Taghert's group, along with researchers at Washington University and at the Affymetrix Company, has also reported on circadian gene expression using microarray devices, miniaturized devices that individually measure the expression levels of more than 10,000 genes simultaneously. "The scope of genomic sequencing together with the power of new technologies has made it possible to define with a lot of precision which genes are cycling on a daily basis and which are not," says Taghert.

Surprisingly, Taghert and his colleagues have found that in the fly head only 22 genes reliably cycle in circadian fashion. Scientists had thought that the number would be much higher. "This suggests that many of the important mechanisms relating to the clock do not involve gene transcription," says Taghert.

Most of the 22 genes weren't previously associated with circadian phenomena. Scientists hope that by studying these genes, they will discover new information about how the master circadian clock works and how it sends signals to the rest of the organism. The identities of these genes may prove useful as entrees to identify drug targets to help alleviate problems associated with aberrant circadian rhythms, such as jet lag and sleep difficulties related to shift work.

"We've been able to identify the critical signals coming from the clock," says Taghert. "As we pursue their pathways we will be better able to define the neural circuits that control daily rhythmic activity patterns."

In other experiments involving the fruit fly Drosophila melanogaster, Amita Sehgal, PhD, and her colleagues at the University of Pennsylvania Medical School have recently identified a molecular/neural pathway through which the central circadian clock transmits its signals to the rest of an organism. This finding presents the first picture of a circuit that drives circadian-related behavior and physiology.

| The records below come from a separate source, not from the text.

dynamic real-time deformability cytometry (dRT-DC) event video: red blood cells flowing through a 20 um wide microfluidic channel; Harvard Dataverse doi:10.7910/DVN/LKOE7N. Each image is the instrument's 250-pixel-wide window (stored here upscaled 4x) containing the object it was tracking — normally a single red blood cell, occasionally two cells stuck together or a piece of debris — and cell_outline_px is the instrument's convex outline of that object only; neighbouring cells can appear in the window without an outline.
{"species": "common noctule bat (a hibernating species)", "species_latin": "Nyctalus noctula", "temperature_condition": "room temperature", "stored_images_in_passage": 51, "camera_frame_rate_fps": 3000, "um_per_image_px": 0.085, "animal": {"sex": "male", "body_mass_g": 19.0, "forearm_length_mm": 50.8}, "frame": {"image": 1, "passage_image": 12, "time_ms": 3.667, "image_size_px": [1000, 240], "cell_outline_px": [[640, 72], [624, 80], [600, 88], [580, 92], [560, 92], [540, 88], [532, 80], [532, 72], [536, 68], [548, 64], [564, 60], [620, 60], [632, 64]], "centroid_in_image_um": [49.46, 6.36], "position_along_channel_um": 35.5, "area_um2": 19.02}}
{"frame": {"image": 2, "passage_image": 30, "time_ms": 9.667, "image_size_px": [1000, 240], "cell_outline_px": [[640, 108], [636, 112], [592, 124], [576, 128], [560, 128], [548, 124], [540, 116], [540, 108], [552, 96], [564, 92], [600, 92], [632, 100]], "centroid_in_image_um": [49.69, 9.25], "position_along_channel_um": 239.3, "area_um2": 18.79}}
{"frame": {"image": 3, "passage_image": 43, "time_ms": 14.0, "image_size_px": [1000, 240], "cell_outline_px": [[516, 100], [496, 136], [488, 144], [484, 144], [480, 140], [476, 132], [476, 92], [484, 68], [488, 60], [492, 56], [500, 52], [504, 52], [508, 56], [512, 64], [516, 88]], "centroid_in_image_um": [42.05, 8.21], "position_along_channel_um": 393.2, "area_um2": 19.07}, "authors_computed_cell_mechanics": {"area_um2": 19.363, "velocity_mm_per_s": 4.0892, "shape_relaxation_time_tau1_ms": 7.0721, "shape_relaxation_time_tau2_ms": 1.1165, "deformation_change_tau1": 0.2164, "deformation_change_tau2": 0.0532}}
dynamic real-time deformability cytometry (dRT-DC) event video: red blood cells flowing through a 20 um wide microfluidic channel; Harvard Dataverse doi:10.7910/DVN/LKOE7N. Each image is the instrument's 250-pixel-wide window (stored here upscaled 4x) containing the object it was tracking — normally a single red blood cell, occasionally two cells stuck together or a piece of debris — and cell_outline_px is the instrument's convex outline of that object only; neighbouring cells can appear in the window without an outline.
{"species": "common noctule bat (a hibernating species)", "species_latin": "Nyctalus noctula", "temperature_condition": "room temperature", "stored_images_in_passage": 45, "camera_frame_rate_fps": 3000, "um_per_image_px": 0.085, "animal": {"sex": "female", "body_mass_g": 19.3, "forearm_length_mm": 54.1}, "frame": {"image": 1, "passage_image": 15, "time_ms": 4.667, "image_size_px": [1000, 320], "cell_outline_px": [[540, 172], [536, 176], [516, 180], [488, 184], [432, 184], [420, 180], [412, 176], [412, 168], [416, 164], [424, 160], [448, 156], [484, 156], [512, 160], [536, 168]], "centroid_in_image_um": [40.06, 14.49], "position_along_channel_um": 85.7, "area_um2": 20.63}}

The Sehgal group's experiments involved fruit flies that carry a gene similar to that for the human nerve disorder neurofibromatosis type 1 (NF1).The researchers discovered that flies with this mutant gene lose their 24-hour sleep/wake cycle. By then tracing the information flow within the neural networks of flies with the NF1 gene, the researchers found that the gene regulates a well-known signaling pathway called the Ras/MAPK pathway.

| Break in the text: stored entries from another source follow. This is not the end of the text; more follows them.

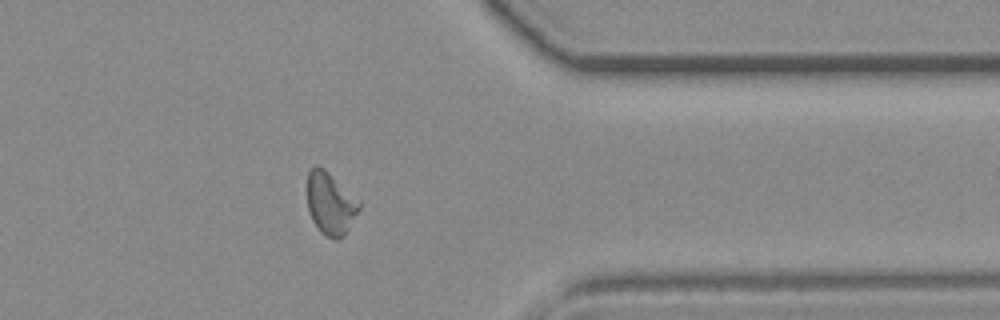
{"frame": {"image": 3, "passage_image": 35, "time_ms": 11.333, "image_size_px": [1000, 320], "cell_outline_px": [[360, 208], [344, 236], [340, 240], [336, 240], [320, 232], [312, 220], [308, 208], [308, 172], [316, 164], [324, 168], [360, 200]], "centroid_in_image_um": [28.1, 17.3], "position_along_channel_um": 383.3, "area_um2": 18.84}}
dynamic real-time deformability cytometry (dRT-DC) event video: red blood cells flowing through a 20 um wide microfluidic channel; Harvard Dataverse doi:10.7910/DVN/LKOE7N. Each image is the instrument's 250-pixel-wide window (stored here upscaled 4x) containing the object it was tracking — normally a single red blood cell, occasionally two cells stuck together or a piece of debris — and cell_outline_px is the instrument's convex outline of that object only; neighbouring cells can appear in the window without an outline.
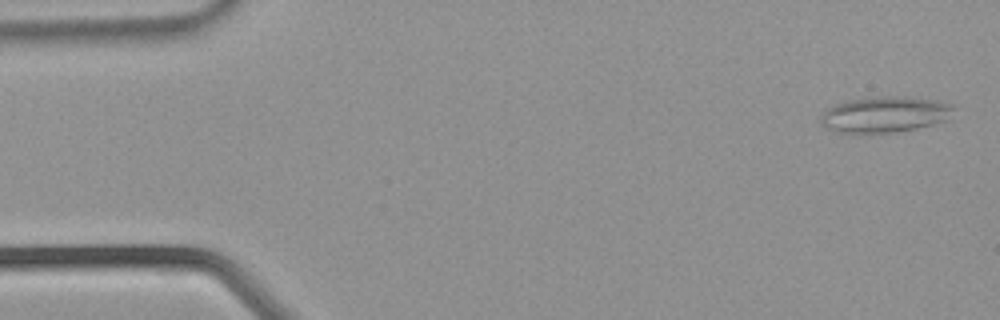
{"species": "common noctule bat (a hibernating species)", "species_latin": "Nyctalus noctula", "temperature_condition": "warm", "stored_images_in_passage": 36, "camera_frame_rate_fps": 3000, "um_per_image_px": 0.085, "animal": {"sex": "male", "body_mass_g": 21.5, "forearm_length_mm": 52.0}, "frame": {"image": 1, "passage_image": 1, "time_ms": 0.0, "image_size_px": [1000, 320], "cell_outline_px": [[952, 108], [944, 120], [932, 124], [916, 128], [896, 132], [836, 132], [820, 124], [820, 116], [828, 108], [836, 104], [848, 100], [880, 96], [904, 96], [936, 100], [952, 104]], "centroid_in_image_um": [75.15, 9.71], "position_along_channel_um": 9.8, "area_um2": 27.34}}
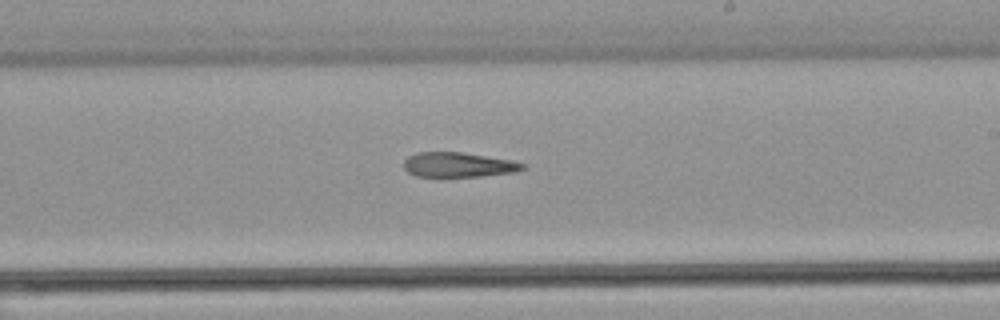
{"frame": {"image": 2, "passage_image": 21, "time_ms": 6.667, "image_size_px": [1000, 320], "cell_outline_px": [[528, 168], [516, 172], [480, 176], [416, 176], [408, 172], [404, 168], [404, 160], [408, 156], [416, 152], [460, 152], [512, 160], [524, 164]], "centroid_in_image_um": [38.97, 14.0], "position_along_channel_um": 250.0, "area_um2": 17.11}}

The effects of the Ras/MAPK pathway on sleep/wake cycles are not exerted in neurons that actually contain the master circadian clock. The master clock cells secrete a hormone, which then regulates this pathway in other cells. Thus, this pathway functions within the circuit that transmits information from the clock neurons to the sleep/wake centers in the brain. "We believe this marks a significant step in helping us understand how the circadian clocks communicates time-of-day signals with the rest of the body," says Sehgal.

Because Droophila melanogaster displays rest and activity cycles that are very similar to the sleep/wake cycles of humans, it's very likely that the pathway is the same in humans. "It may be possible one day to identify molecules that could be targeted by drugs to help relieve jet lag and other clock-related problems," says Sehgal.

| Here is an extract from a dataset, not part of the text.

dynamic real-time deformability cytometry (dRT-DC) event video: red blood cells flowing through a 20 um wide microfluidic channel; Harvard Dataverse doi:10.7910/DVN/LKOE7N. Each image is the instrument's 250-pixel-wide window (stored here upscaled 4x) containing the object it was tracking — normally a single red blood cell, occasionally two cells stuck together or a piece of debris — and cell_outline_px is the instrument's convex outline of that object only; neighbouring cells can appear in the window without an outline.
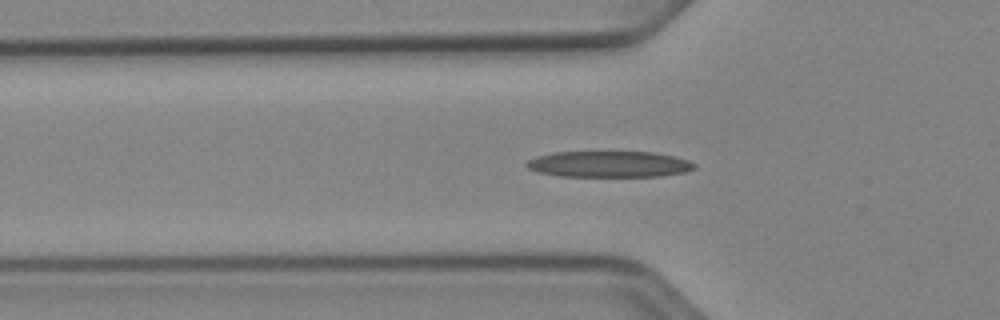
{"species": "Egyptian fruit bat (a non-hibernating species)", "species_latin": "Rousettus aegyptiacus", "temperature_condition": "cold", "stored_images_in_passage": 34, "camera_frame_rate_fps": 3000, "um_per_image_px": 0.085, "animal": {"sex": "female"}, "frame": {"image": 1, "passage_image": 2, "time_ms": 0.333, "image_size_px": [1000, 320], "cell_outline_px": [[696, 168], [684, 172], [664, 176], [560, 176], [536, 172], [528, 168], [524, 164], [528, 160], [536, 156], [552, 152], [652, 152], [672, 156], [688, 160], [696, 164]], "centroid_in_image_um": [51.74, 13.95], "position_along_channel_um": 74.1, "area_um2": 25.61}}
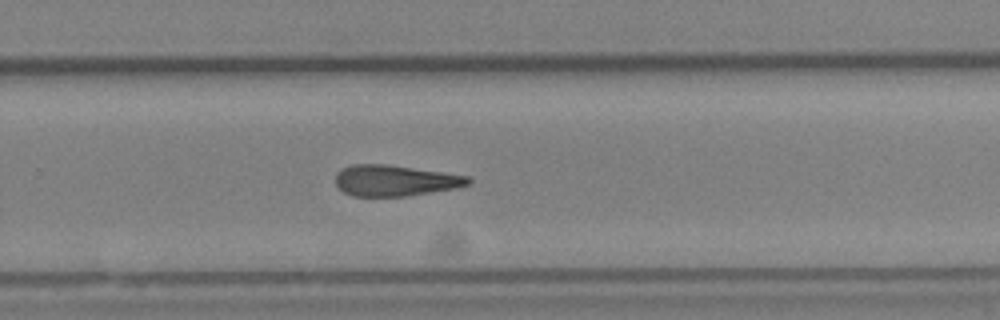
{"frame": {"image": 2, "passage_image": 19, "time_ms": 6.0, "image_size_px": [1000, 320], "cell_outline_px": [[472, 184], [456, 188], [404, 196], [352, 196], [344, 192], [336, 184], [336, 172], [352, 164], [388, 164], [468, 176], [472, 180]], "centroid_in_image_um": [33.58, 15.34], "position_along_channel_um": 296.2, "area_um2": 23.87}}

Sehgal experiments may also lead to a better understanding of NF1. An inherited neurological disorder that occurs in about 1 in 3,000 babies, NF1 is characterized by "cafe-au-lait" (brown-and-cream colored) spots, neurofibromas (benign tumors in the coverings of nerves), and Lisch nodules (tan or brown benign tumors on the iris of the eye). Anecdotal evidence, says Sehgal, suggests that people with the disorder often have sleep problems.

"Our findings make the NF1-mutant fly a more useful model for the study of neurofibromatosis in humans," Sehgal says.